Tanggal 12 Desember 2015 pihak PT. Al-Ghoni Haflah Abadi mendatangi rumah Nur Khatimah dan menyuruh Nur Khatimah untuk datang ke PT. Jika tidak datang sampai tanggal 16 Desember 2015 pihak PT akan melaporkan Nur Khatimah ke polisi. Nur Khatimah memberikan kuasa kepada SBMI Ponorogo untuk membantu menyelesaikan kasusnya. 28 Januari 2016 SBMI menemui P4TKI Madiun untuk konsultasi mengenai kasus Nur Khatimah. P4TKI menyarankan SBMI mengirimkan surat pengaduan ke LP3TKI Surabaya secara tertulis. Setelah mendapat laporan dari SBMI, LP3TKI Surabaya dan P4TKI Madiun melakukan konfirmasi kepada PT. Al-Ghoni Haflah Abadi. Kemudian disepakati tanggal 16 Maret 2016 SBMI dan pihak PT. Al-Ghoni Haflah Abadi serta korban diundang untuk melakukan mediasi di kantor P4TKI Madiun.
Awalnya PT. Al-Ghoni Haflah Abadi bersikeras meminta Nur Khatimah membayar biaya penempatan, namun pihak SBMI Ponorogo memperjuangkan agar korban dibebaskan dari denda.

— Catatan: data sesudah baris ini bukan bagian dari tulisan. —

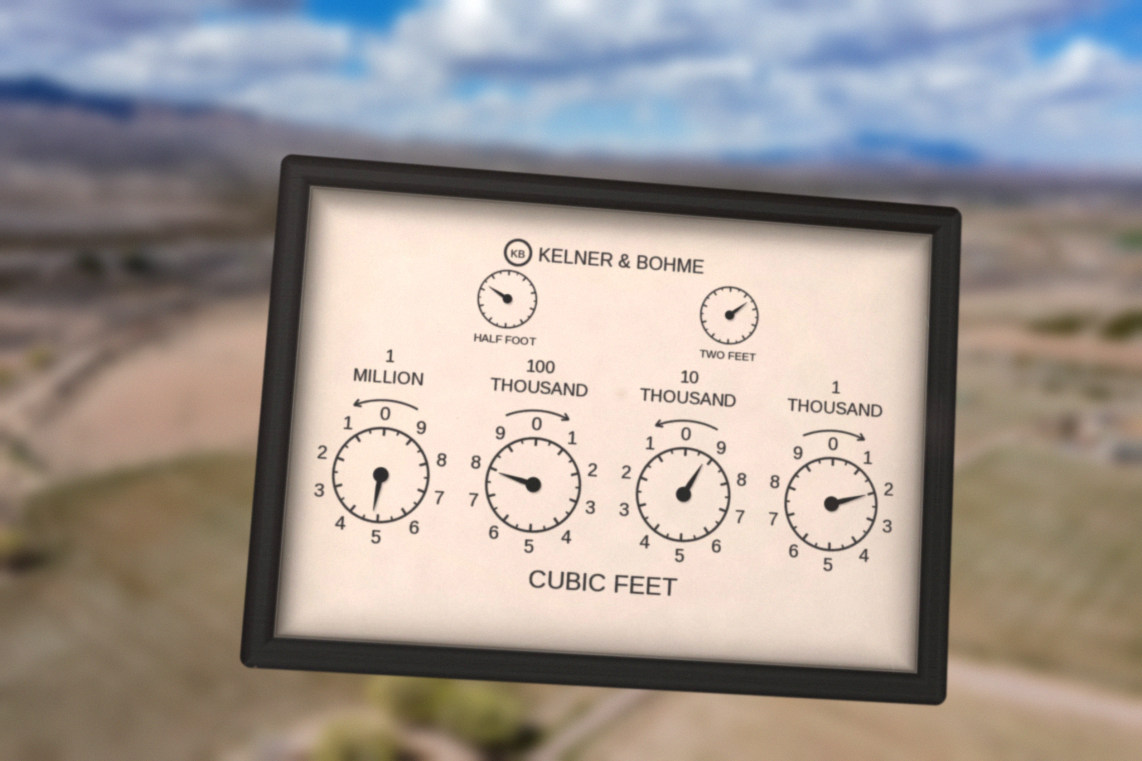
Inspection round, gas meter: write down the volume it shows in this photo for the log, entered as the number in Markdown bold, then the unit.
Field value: **479200** ft³
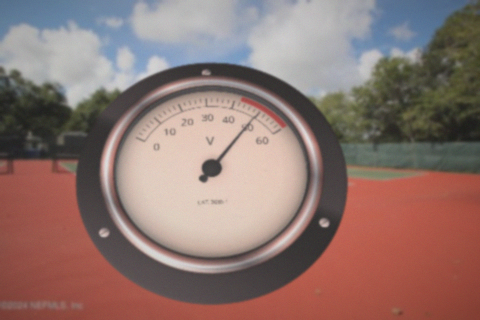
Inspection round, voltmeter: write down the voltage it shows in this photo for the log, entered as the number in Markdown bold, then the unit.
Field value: **50** V
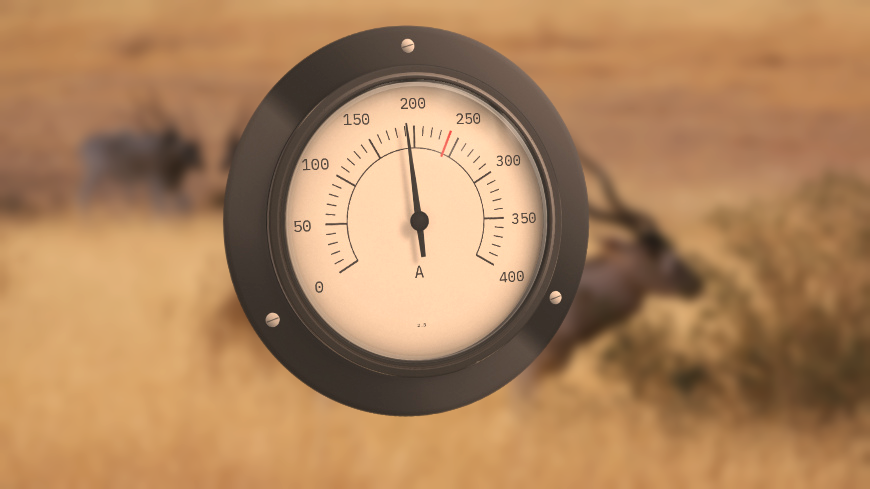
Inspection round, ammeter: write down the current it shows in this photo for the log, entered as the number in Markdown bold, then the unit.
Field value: **190** A
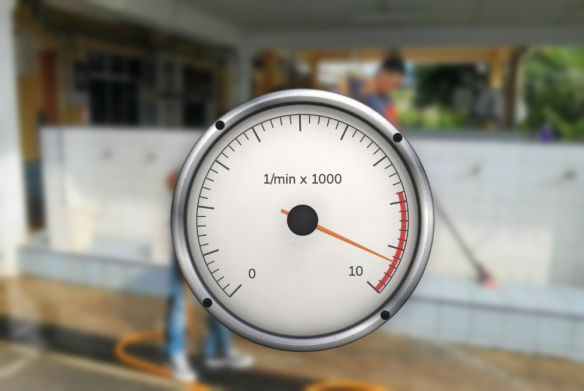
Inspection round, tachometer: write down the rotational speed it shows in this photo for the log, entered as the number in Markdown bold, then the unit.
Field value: **9300** rpm
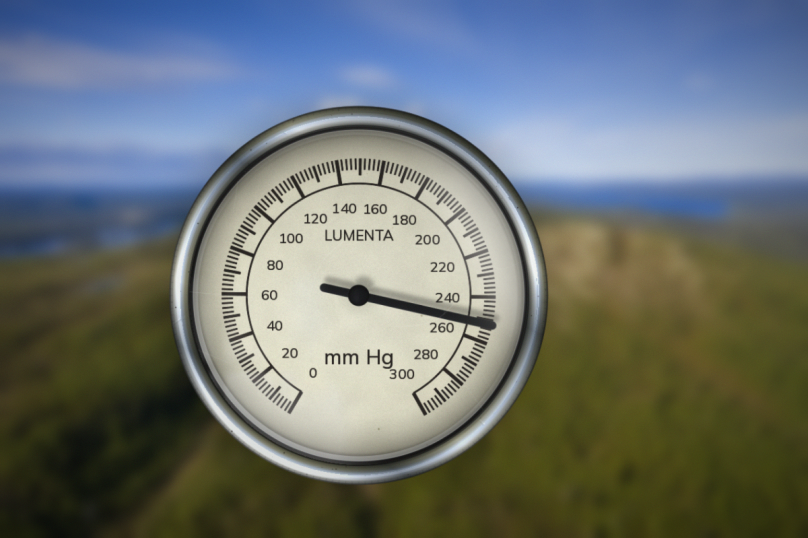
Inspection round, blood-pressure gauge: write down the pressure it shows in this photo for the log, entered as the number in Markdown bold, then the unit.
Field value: **252** mmHg
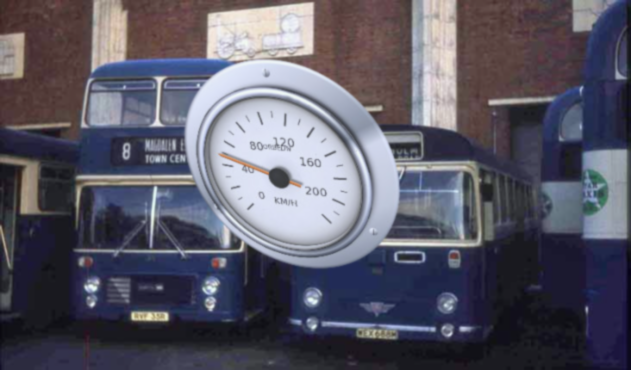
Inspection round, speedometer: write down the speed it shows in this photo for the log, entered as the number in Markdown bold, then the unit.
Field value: **50** km/h
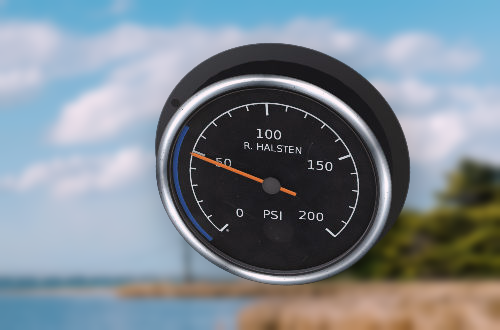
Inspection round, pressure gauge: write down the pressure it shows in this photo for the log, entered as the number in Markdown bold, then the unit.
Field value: **50** psi
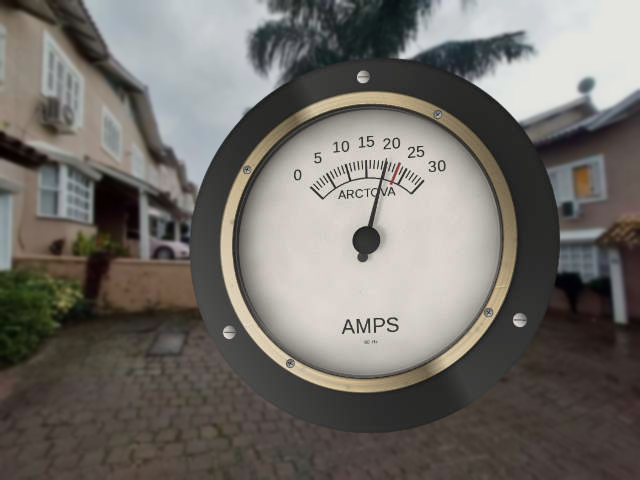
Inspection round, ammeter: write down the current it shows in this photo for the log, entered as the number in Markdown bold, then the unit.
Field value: **20** A
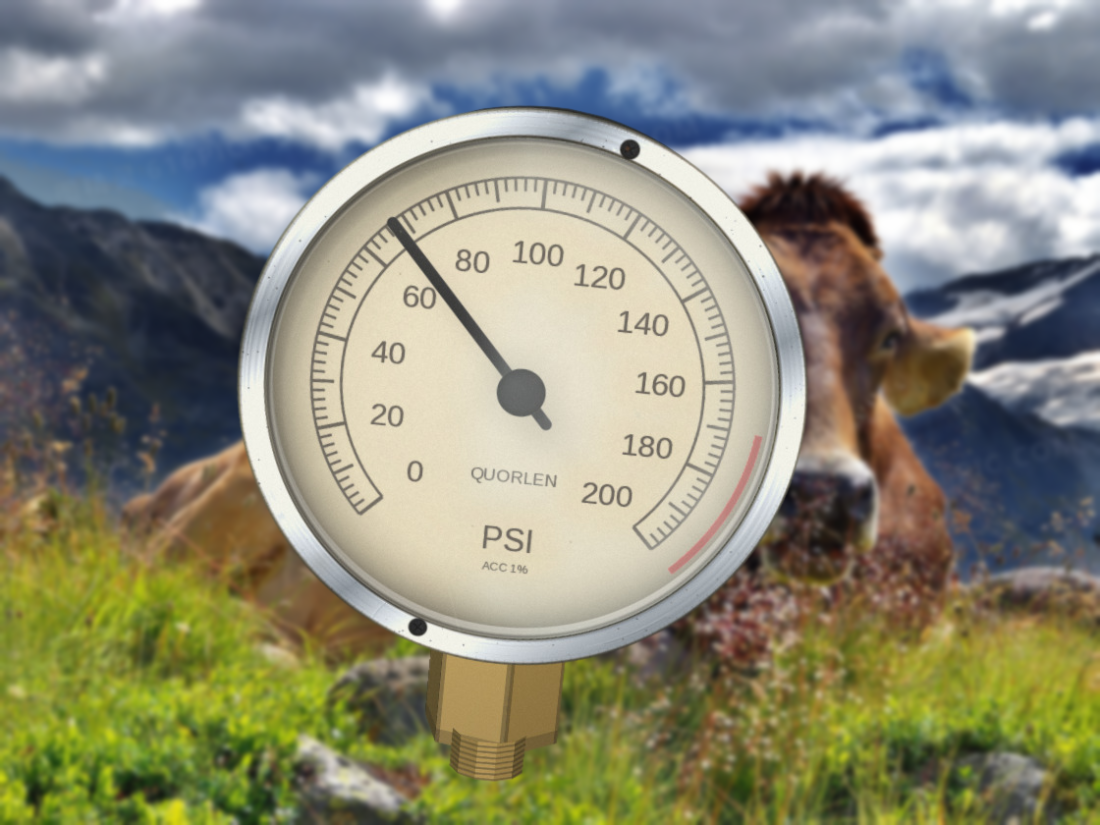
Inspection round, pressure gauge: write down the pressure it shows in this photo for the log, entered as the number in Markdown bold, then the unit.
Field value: **68** psi
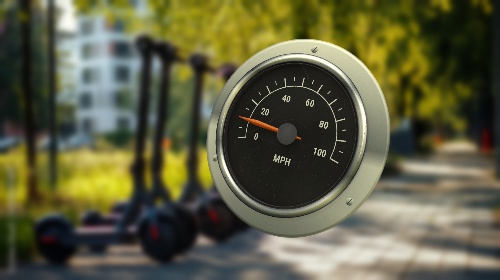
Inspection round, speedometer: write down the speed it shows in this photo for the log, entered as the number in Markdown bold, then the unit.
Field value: **10** mph
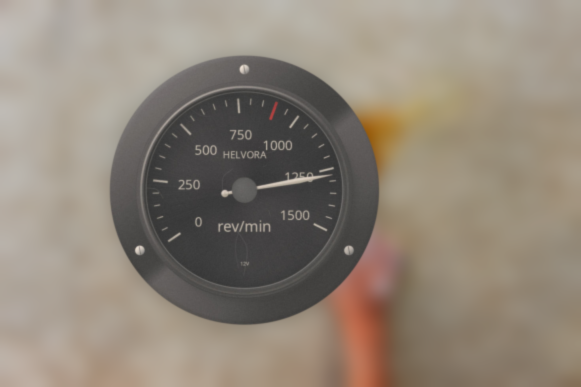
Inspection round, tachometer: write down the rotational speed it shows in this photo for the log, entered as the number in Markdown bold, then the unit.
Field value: **1275** rpm
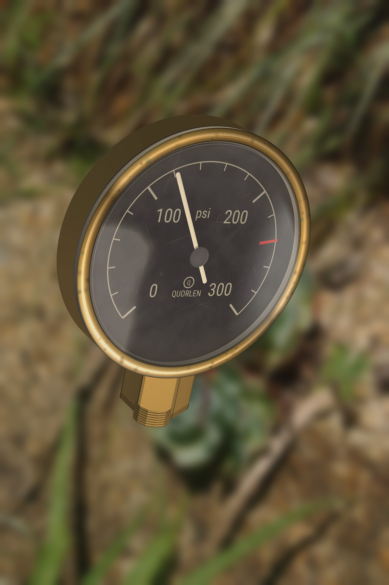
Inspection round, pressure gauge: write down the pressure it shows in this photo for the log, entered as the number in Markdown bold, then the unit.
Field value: **120** psi
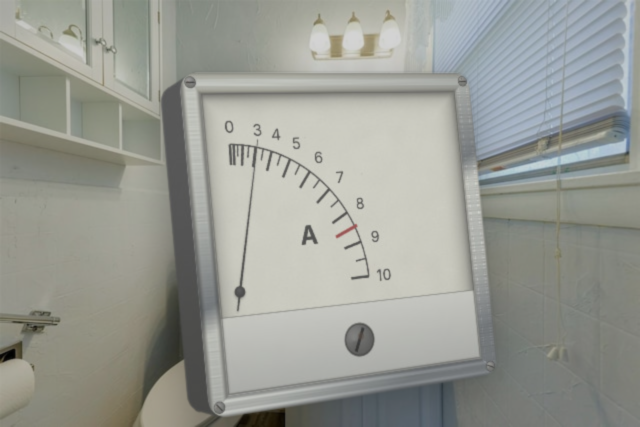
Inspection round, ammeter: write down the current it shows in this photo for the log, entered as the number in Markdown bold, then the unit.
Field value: **3** A
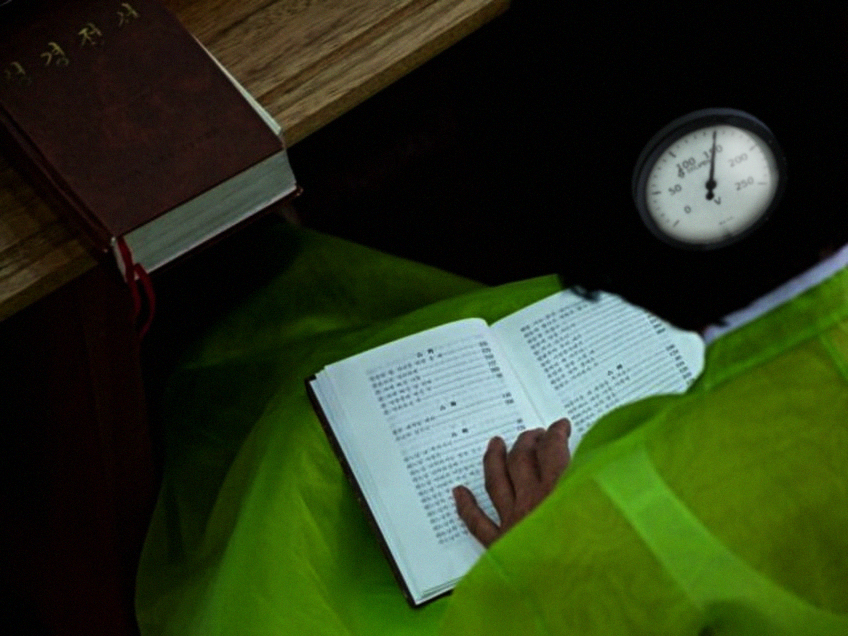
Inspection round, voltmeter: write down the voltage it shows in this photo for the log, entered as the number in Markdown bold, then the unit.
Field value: **150** V
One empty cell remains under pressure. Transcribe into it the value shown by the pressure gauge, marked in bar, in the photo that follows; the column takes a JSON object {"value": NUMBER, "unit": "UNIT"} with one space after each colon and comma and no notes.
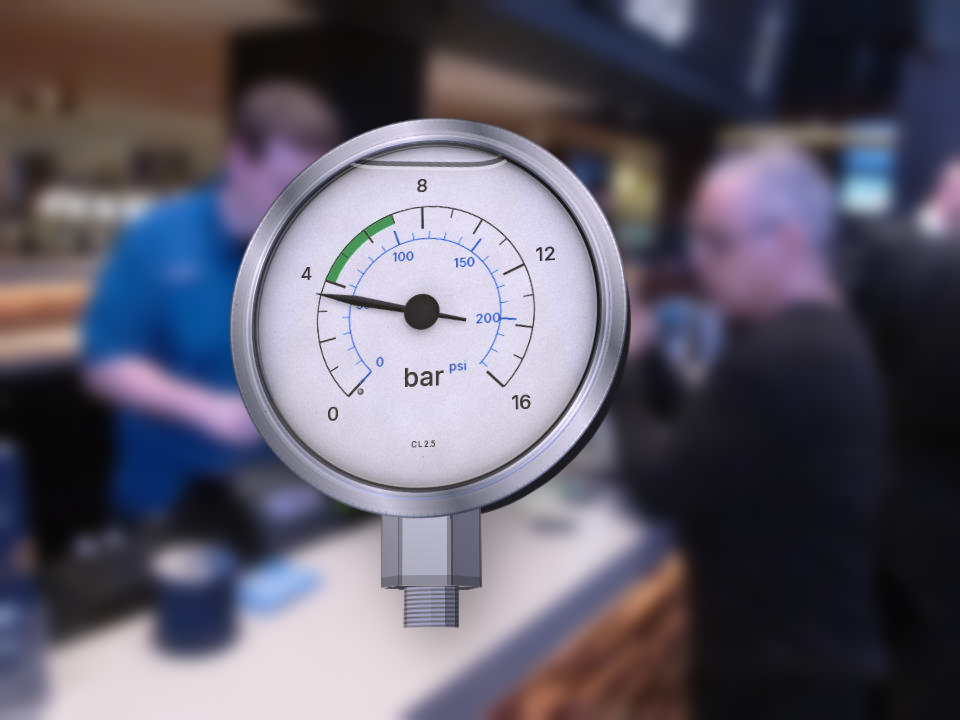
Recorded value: {"value": 3.5, "unit": "bar"}
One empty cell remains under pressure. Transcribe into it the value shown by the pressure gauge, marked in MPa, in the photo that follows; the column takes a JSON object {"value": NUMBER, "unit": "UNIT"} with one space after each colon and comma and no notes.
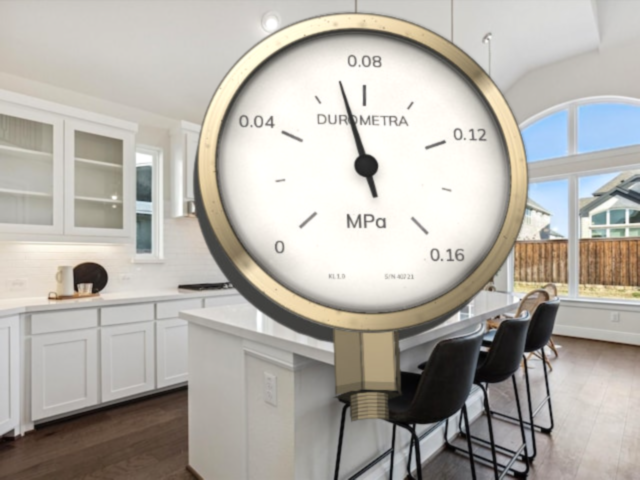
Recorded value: {"value": 0.07, "unit": "MPa"}
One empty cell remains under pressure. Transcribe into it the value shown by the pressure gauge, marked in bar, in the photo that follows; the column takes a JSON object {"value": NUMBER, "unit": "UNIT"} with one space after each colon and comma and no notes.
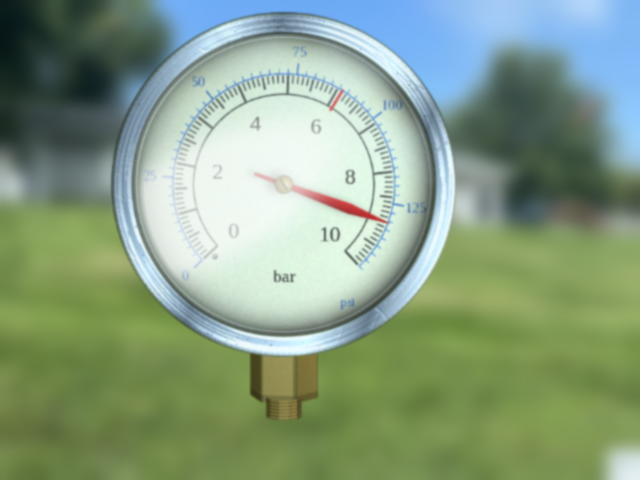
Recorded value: {"value": 9, "unit": "bar"}
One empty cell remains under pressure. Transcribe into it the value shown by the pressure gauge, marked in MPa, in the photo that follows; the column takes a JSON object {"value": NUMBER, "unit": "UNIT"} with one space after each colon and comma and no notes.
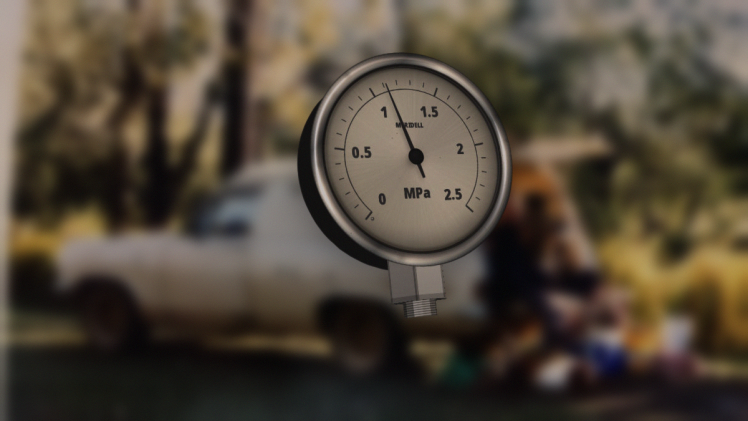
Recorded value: {"value": 1.1, "unit": "MPa"}
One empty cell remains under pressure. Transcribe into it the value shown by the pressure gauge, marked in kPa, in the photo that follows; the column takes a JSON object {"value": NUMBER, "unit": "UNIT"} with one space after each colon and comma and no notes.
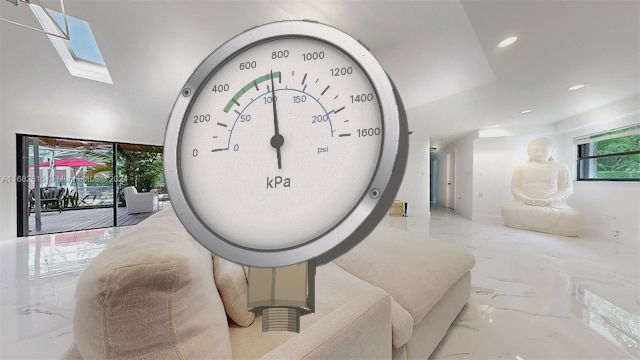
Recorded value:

Dengan dasar Undang-undang Tindak Pidana Perdagangan Orang (TPPO) No.21 tahun 2007 akhirnya PT. Al-Ghoni Haflah Abadi membebaskan denda sebesar Rp.21 juta kepada Nur Khatimah. Semua biodata Nur Khatimah seperti KTP, KK, Surat Nikah dan paspor dikembalikan tanpa biaya apapun. Sayangnya dalam perjanjian tersebut, masih ada poin yang merugikan buruh migran yang menyatakan jika akan berangkat ke luar negeri kembali maka harus menggunakan jasa PT. Al Ghoni Haflah Abadi.